Spark源码之Master介绍篇
Master介绍
Master作为资源管理和分配的组件,所以今天我们重点来看Spark Core中的Master如何实现资源的注册,状态的维护以及调度分配;
Master内部代码概览
1,Master继承了ThreadSafeRpcEndpoint所以它本身也就是一个消息循环体,可以接受其他组件发送的消息并处理;
2,在Master内部维护了一大堆数据结构,用于存放资源组件的元数据信息,例如注册的worker,application,Driver等;
3,处理Master所管理的一些组件;
4,资源调度; 参看如下源码:
//todo 在Master中维护的数据结构
val workers = new HashSet[WorkerInfo]
val idToApp = new HashMap[String, ApplicationInfo]
val waitingApps = new ArrayBuffer[ApplicationInfo]
val apps = new HashSet[ApplicationInfo]
private val idToWorker = new HashMap[String, WorkerInfo]
private val addressToWorker = new HashMap[RpcAddress, WorkerInfo]
private val endpointToApp = new HashMap[RpcEndpointRef, ApplicationInfo]
private val addressToApp = new HashMap[RpcAddress, ApplicationInfo]
private val completedApps = new ArrayBuffer[ApplicationInfo]

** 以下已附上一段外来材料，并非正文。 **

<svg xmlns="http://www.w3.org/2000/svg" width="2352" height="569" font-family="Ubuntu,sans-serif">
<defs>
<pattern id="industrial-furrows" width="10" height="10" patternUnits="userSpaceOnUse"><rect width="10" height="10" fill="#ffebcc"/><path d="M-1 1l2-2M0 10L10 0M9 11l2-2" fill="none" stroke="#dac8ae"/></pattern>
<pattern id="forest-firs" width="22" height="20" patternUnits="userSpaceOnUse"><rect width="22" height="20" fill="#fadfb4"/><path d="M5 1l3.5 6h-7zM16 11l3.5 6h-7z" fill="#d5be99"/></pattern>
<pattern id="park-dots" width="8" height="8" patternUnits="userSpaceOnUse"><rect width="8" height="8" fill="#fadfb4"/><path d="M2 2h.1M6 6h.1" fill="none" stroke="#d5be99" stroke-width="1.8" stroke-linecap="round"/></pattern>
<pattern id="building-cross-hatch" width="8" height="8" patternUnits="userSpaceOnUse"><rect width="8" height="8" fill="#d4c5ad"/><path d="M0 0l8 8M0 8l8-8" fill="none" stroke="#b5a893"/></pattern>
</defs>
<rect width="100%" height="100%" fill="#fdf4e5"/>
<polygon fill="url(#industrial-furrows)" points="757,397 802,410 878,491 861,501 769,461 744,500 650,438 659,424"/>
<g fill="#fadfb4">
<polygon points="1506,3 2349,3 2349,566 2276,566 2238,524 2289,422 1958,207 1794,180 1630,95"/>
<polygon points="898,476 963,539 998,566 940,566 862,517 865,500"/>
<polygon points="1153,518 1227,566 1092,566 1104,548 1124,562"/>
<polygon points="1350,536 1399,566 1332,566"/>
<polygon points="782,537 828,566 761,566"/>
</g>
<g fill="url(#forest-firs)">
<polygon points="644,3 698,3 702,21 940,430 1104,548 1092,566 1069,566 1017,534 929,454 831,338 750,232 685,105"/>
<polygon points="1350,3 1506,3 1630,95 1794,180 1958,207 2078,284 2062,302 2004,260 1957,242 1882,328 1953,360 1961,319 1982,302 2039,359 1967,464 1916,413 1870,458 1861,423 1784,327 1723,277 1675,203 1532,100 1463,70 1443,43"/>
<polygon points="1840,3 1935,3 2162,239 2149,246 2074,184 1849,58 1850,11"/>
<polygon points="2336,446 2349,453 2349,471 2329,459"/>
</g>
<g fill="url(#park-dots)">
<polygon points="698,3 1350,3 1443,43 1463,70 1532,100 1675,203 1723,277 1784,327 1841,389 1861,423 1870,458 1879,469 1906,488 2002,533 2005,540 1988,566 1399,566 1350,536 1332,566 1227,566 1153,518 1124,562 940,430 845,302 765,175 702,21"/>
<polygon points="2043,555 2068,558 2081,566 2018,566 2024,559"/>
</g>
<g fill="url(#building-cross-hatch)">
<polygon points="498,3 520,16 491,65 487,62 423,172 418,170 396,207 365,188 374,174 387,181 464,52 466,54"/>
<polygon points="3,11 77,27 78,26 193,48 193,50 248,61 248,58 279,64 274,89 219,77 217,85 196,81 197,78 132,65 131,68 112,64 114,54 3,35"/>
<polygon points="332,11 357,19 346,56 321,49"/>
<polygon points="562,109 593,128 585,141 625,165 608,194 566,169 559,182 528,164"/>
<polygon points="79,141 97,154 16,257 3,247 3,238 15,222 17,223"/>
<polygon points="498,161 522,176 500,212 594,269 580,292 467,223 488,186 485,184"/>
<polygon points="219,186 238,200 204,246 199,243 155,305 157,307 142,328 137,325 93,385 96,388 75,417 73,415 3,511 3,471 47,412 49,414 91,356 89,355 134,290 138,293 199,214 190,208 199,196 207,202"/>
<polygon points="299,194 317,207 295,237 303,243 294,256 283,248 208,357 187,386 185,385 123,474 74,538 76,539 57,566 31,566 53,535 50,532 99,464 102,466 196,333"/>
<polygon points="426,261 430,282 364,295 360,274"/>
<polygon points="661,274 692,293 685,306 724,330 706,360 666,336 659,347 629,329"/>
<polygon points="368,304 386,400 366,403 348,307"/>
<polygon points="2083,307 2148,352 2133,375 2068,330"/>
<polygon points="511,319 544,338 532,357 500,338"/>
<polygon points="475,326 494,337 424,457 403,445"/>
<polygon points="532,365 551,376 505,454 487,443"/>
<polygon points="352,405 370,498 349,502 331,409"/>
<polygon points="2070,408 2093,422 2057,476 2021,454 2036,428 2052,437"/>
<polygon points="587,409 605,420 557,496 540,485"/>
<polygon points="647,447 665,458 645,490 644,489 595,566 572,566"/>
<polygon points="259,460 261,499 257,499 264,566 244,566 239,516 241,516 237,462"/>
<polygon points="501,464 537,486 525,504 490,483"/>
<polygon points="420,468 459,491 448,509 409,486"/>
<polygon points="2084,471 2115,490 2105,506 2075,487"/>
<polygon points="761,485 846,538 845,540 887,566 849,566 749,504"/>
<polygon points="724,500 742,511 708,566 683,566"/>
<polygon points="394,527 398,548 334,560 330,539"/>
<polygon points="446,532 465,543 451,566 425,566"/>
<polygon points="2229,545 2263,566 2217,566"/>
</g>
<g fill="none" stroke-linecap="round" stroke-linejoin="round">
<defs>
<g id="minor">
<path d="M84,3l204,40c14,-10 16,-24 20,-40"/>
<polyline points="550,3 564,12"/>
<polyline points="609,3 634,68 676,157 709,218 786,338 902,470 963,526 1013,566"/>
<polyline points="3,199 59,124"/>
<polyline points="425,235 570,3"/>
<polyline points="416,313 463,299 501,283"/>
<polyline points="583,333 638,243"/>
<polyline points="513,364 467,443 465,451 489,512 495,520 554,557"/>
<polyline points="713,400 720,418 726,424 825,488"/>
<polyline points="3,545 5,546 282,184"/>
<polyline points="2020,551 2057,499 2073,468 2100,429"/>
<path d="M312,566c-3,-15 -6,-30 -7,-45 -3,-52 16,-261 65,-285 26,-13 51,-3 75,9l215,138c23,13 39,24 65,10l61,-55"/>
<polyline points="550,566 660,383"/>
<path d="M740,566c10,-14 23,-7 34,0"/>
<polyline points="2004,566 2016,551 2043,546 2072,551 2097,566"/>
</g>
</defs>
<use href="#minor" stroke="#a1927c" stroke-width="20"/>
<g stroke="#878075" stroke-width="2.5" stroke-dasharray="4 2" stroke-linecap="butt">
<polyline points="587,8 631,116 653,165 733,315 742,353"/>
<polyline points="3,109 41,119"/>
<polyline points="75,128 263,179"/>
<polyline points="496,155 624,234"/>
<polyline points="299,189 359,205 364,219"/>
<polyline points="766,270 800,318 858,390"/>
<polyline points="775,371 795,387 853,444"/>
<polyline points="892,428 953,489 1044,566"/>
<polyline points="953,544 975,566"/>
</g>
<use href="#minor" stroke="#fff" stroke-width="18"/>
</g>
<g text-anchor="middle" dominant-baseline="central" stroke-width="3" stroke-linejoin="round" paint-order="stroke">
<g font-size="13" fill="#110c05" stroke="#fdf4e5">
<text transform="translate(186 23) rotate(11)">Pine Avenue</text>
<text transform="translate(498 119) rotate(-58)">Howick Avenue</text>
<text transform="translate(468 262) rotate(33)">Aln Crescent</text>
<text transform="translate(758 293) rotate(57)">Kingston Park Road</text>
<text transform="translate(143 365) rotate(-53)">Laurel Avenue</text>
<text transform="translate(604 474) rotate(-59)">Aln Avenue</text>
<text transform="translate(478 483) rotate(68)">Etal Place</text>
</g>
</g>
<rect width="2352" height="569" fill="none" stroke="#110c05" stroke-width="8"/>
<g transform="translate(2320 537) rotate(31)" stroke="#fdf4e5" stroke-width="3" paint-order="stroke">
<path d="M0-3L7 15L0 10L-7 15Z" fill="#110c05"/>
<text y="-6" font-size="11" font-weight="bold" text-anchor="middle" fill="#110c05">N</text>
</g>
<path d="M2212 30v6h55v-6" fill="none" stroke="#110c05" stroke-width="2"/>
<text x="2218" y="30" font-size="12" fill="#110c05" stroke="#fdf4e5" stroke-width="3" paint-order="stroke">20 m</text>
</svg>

private var nextAppNumber = 0
// Using ConcurrentHashMap so that master-rebuild-ui-thread can add a UI after asyncRebuildUI
private val appIdToUI = new ConcurrentHashMap[String, SparkUI]
private val drivers = new HashSet[DriverInfo]
private val completedDrivers = new ArrayBuffer[DriverInfo]
// Drivers currently spooled for scheduling
private val waitingDrivers = new ArrayBuffer[DriverInfo]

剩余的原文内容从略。